The outcome was a bill long on the big-government spending liberals like and short on the kind of investor- and consumer-friendly tax cuts that conservatives want. Rather than serving as a focused strategy of stimulating the economy, the bill unleashed eight years of pent-up Democratic ambitions to expand government. It didn't get a single GOP vote, and 11 fiscally minded Democrats refused to sign on to it.
Now, the GOP are not victims here. And, of course, elections do have consequences. But the thing here is that Obama could have used his chief of staff, Rham Emmanuel to work with congressional Republicans to hammer out a deal. No, it would not be the GOP wish list of tax cuts all the time, but it might have included more conservative ideas that would have brought more Republicans on board.
But instead, Obama let Nancy Pelosi do the heavy lifting. Pelosi has made it known that she isn't interested in working with the GOP and the President should have known that.
Of course, bipartisanship is a two-way street. If the winners have to learn not to be so haughty, then the losers, in this case the Republicans, have to understand that they are not in the driver's seat. That doesn't mean accepting everything that the majority party puts in front of them, but it does mean that they won't get everything they want because of their status.
President Obama, like President Bush before him, has decided to use symbolism as bipartisanship. But such a tactic fools no one and just sours the relationship even more.
Maybe the best, if imperfect example, of bipartisanship has been what the three moderate GOP Senators have done in regards to the Stimulus Bill. Realizing that they aren't the party in charge anymore, they worked with moderate Democrats to work out something that was at least a bit more palatable. In my opinion, the bill is still too bloated, but it is at least not as bad as it was before.
But the thing is, that took hard work. No nice meetings or getting together to watch football. It was probably doing a lot of talking and talking and talking. And it got people cheesed off. Conservative activists see Senators Snowe, Collins and Specter as traitors, liberal activists think they have done "violence" to the bill. But that's politics: in a nation of 300 millions with differing visions of governing you can't please anyone.
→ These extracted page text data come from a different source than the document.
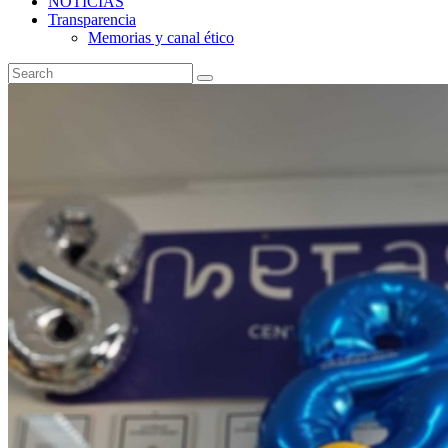
NOTICIAS
Transparencia
Memorias y canal ético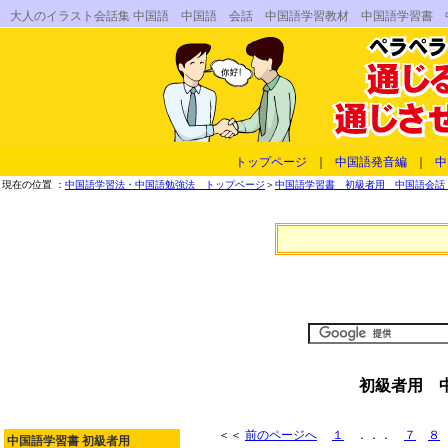
大人のイラスト会話集 中国語 中国語 会話 中国語学習教材 中国語学習書
トップページ
｜
中国語発音編
｜
中
現在の位置 ：
中国語学習法・中国語勉強法 トップページ
＞
中国語学習書 初級者用 中国語会話 
初級者用 
＜＜
前のページへ
１
．．．
７
８
中国語学習書 初級者用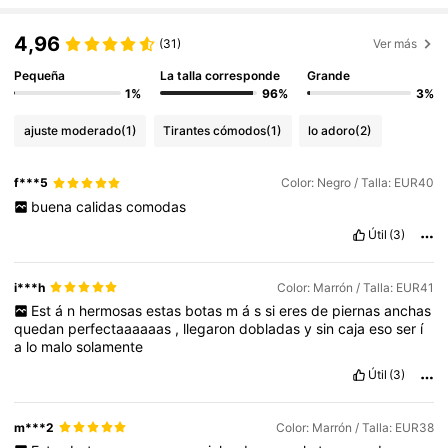
4,96
(31)
Ver más
Pequeña
La talla corresponde
Grande
1%
96%
3%
ajuste moderado
(1)
Tirantes cómodos
(1)
lo adoro
(2)
f***5
Color: Negro / Talla: EUR40
buena
calidas
comodas
Útil
(3)
i***h
Color: Marrón / Talla: EUR41
Est
á
n
hermosas
estas
botas
m
á
s
si
eres
de
piernas
anchas
quedan
perfectaaaaaas
,
llegaron
dobladas
y
sin
caja
eso
ser
í
a
lo
malo
solamente
Útil
(3)
m***2
Color: Marrón / Talla: EUR38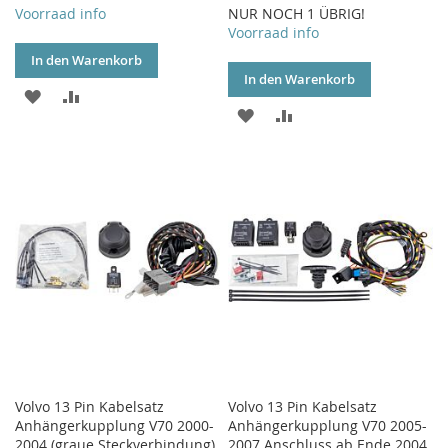
Voorraad info
NUR NOCH 1 ÜBRIG!
Voorraad info
In den Warenkorb
In den Warenkorb
ZUR
ZUR
ZUR
ZUR
WUNSCHLISTE
VERGLEICHSLISTE
WUNSCHLISTE
VERGLEICHSLISTE
HINZUFÜGEN
HINZUFÜGEN
HINZUFÜGEN
HINZUFÜGEN
Volvo 13 Pin Kabelsatz
Volvo 13 Pin Kabelsatz
Anhängerkupplung V70 2000-
Anhängerkupplung V70 2005-
2004 (graue Steckverbindung)
2007 Anschluss ab Ende 2004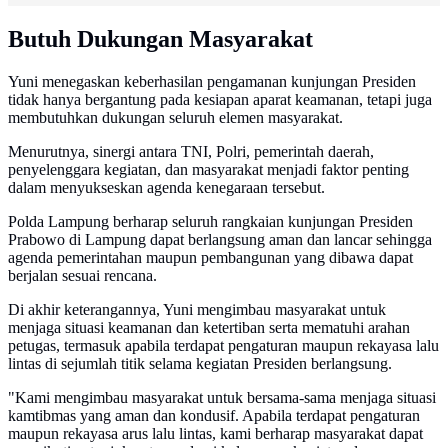
Butuh Dukungan Masyarakat
Yuni menegaskan keberhasilan pengamanan kunjungan Presiden
tidak hanya bergantung pada kesiapan aparat keamanan, tetapi juga
membutuhkan dukungan seluruh elemen masyarakat.
Menurutnya, sinergi antara TNI, Polri, pemerintah daerah,
penyelenggara kegiatan, dan masyarakat menjadi faktor penting
dalam menyukseskan agenda kenegaraan tersebut.
Polda Lampung berharap seluruh rangkaian kunjungan Presiden
Prabowo di Lampung dapat berlangsung aman dan lancar sehingga
agenda pemerintahan maupun pembangunan yang dibawa dapat
berjalan sesuai rencana.
Di akhir keterangannya, Yuni mengimbau masyarakat untuk
menjaga situasi keamanan dan ketertiban serta mematuhi arahan
petugas, termasuk apabila terdapat pengaturan maupun rekayasa lalu
lintas di sejumlah titik selama kegiatan Presiden berlangsung.
"Kami mengimbau masyarakat untuk bersama-sama menjaga situasi
kamtibmas yang aman dan kondusif. Apabila terdapat pengaturan
maupun rekayasa arus lalu lintas, kami berharap masyarakat dapat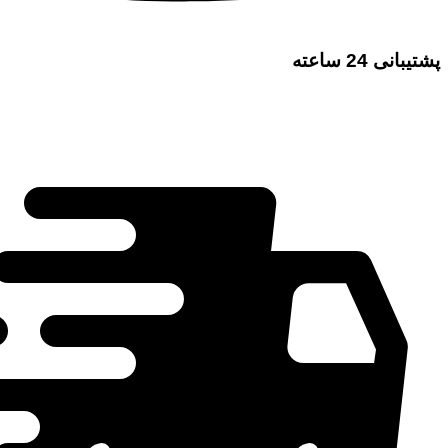
پشتیبانی 24 ساعته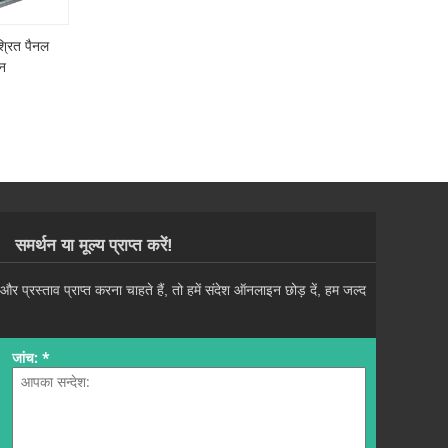
श्रित पैनल
ीन
समर्थन या मूल्य प्राप्त करें!
रस्ताव प्राप्त करना चाहते हैं, तो हमें संदेश ऑनलाइन छोड़ दें, हम जल्द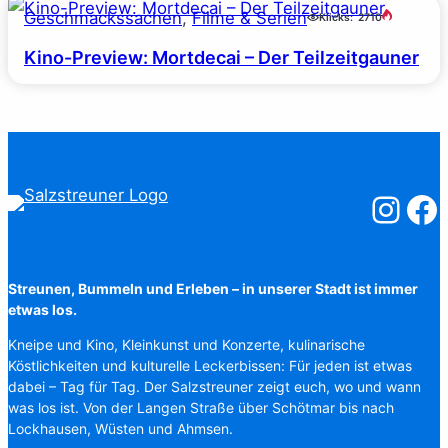
Geschmackssachen
, 
Filme & Serien
Klicks:
2710
Kino-Preview: Mortdecai – Der Teilzeitgauner
Salzstreuner
Salzst
Streunen, Bummeln und Erleben – in unserer Stadt ist immer
etwas los.
Kneipe und Kino, Kleinkunst und Konzerte, kulinarische
Köstlichkeiten und kulturelle Leckerbissen: Für jeden ist etwas
dabei – Tag für Tag. Der Salzstreuner zeigt euch, wo und wann
was los ist. Von der Langen Straße über Schötmar bis nach
Lockhausen, Wüsten und Ahmsen.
I wonder what would have happened if Obama worked with the GOP leaders in the House and Senate to workout a deal. There would have been a lot of yelling, but I think that in the end, there might have been a bill that more Republicans could swallow.
I can only hope that this is not a sign of things to come with the President. I hope that in the future, Obama will be willing to get his hands dirty to work out a deal with the opposition and save the football for another time.
1 comment:
I have to disagree with you on how bipartisanship is going to work in this day and age. You cite as an example the three senators who worked on a compromised bill, but their work cut a lot of necessary funding (40 billion for state aid, as nearly every state is facing deficits and will have to cut a lot of jobs at the service levels) and didn't even touch the oh-so-precious tax cuts.
I'm with the guys on Balloon Juice: how can there be bipartisanship when one of the parties is insane? The Republicans want only tax cuts, tax cuts and tax cuts (just look at the DeMint proposal). And they're getting hassled by their anti-tax fringe groups (Club for Greed, National Republican Trust) with threats of primary challenges if they even deviate from the tax-cut game plan.